Jean-Pierre Corniou : Alors qu’avec 12,3 millions de voitures en 2013 le marché européen de l’automobile est très loin de  retrouver ses volumes de 2007 (16 millions de voitures), la préoccupation environnementale reste au cœur de la volonté européenne non sans difficulté et compromis. Il faut rappeler qu’un cinquième des émissions de CO2 en Europe provient des voitures. De plus, entre 1990 et 2008, les émissions produites par le transport routier ont augmenté de 26%. Pour être complet, les émissions de CO2, gaz à effet de serre, ne sont qu’un des éléments de l’impact environnemental des véhicules qui produisent également des polluants chimiques et des particules fines dont les normes Euro visent à réduire le volume. Euro 6 sera obligatoire au 1er septembre 2015 pour l’immatriculation des nouveaux véhicules. L’industrie est donc poussée par cette double réglementation à innover pour réduire sa trace environnementale et éviter des mesures plus graves de restriction ou même d’interdiction de circulation.

============================================================

Poursuivez le texte sur les émissions polluantes des voitures en Europe à partir de sa dernière phrase. Vous n'avez pas besoin de la liste qui suit.

(Entrées de données)
============================================================

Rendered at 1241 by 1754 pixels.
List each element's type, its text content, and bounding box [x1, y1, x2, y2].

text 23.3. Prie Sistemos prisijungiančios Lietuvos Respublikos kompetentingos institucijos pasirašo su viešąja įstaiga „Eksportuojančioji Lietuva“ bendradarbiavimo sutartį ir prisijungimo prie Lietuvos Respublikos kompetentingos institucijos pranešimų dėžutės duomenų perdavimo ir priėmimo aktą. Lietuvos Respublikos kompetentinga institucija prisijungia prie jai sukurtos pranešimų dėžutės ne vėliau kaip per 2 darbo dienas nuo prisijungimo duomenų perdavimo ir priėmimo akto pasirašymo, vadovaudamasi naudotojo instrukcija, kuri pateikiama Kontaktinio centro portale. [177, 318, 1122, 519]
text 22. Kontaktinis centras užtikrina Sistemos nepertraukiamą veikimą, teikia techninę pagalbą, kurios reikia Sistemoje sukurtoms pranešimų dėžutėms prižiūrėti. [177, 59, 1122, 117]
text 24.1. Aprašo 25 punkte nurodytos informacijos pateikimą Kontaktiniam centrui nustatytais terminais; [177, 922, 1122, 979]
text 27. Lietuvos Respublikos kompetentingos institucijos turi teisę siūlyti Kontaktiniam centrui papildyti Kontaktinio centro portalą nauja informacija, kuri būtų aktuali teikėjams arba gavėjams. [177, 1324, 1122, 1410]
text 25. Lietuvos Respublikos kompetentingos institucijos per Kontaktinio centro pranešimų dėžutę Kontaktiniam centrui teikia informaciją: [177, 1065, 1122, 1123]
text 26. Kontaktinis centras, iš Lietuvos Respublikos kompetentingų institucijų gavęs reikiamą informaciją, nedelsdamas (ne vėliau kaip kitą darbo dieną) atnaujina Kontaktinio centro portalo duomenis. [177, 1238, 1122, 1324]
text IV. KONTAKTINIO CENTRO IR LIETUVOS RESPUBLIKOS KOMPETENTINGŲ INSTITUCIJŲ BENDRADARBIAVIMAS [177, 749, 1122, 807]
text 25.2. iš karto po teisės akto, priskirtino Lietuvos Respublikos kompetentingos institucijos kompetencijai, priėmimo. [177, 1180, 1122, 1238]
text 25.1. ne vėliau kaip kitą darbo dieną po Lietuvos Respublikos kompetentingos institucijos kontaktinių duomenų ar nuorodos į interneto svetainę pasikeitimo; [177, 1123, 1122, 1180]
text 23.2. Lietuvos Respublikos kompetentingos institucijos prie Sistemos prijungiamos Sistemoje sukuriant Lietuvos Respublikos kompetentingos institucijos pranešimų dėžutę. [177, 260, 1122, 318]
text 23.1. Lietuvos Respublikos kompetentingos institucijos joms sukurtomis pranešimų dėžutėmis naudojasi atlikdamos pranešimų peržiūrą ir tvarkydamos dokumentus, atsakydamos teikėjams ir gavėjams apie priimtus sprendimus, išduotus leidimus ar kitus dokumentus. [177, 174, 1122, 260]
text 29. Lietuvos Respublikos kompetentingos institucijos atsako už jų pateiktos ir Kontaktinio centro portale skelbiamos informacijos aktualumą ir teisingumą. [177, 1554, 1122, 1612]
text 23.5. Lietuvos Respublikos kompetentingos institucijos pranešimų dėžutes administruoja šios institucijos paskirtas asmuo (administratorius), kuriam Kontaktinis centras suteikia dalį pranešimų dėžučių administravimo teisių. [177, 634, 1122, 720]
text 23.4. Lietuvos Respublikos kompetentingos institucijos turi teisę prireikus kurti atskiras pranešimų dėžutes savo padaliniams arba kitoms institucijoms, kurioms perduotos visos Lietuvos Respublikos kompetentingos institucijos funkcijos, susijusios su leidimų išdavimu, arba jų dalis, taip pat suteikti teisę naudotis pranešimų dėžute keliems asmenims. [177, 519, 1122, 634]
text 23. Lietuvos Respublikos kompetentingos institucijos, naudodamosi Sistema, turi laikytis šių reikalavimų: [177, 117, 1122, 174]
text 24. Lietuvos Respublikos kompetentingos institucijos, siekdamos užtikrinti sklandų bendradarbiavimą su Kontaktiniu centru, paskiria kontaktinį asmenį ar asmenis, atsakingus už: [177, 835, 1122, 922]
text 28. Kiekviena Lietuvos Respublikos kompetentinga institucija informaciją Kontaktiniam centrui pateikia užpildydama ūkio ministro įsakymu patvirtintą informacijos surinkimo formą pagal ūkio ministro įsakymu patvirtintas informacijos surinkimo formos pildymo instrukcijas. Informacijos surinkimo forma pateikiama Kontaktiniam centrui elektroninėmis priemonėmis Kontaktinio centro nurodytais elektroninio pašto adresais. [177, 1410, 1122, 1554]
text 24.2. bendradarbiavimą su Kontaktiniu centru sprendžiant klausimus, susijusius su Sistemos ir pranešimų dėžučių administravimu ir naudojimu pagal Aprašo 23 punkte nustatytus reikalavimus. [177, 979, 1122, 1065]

============================================================

-- Résultat de l'exercice --
C’est en 2009 que la Commission européenne, le Parlement européen et les constructeurs automobiles européens  s’étaient  entendus pour définir les modalités  d’atteinte, sur l’ensemble de leurs gammes,  de la limite moyenne de 130 g/km d’émission de CO2, soit 18% de réduction pour 2015. Au cours des débats, cette obligation « volontaire » avait été repoussée de 3 ans, 2012 ayant été la date primitivement fixée par la Commission. Si les parties prenantes avaient finalement accepté de temporiser sur le calendrier, c’était pour garder un cap très ambitieux : limiter les émissions moyennes à 95g/km en 2020.

Le vote du Parlement européen du 25 février 2014 confirme cet objectif : les voitures neuves vendues en Europe en 2020 devront émettre 27% de CO2 en moins que celles vendues en 2015.

Depuis 2008, la crise de l’automobile en Europe a eu un impact majeur  sur la baisse des volumes de voitures neuves vendues (12,3 millions en 2013), alors que les voitures neuves sont moins polluantes. Si la baisse globale des volumes diminue les rejets, le vieillissement du parc dont la moyenne d’âge est aujourd’hui de 8 ans dégrade la situation, les voitures les plus anciennes étant les plus polluantes et génératrices de CO2. Les constructeurs arguent donc que l’accélération du remplacement du parc ancien aurait un effet plus efficace que le durcissement de la réglementation.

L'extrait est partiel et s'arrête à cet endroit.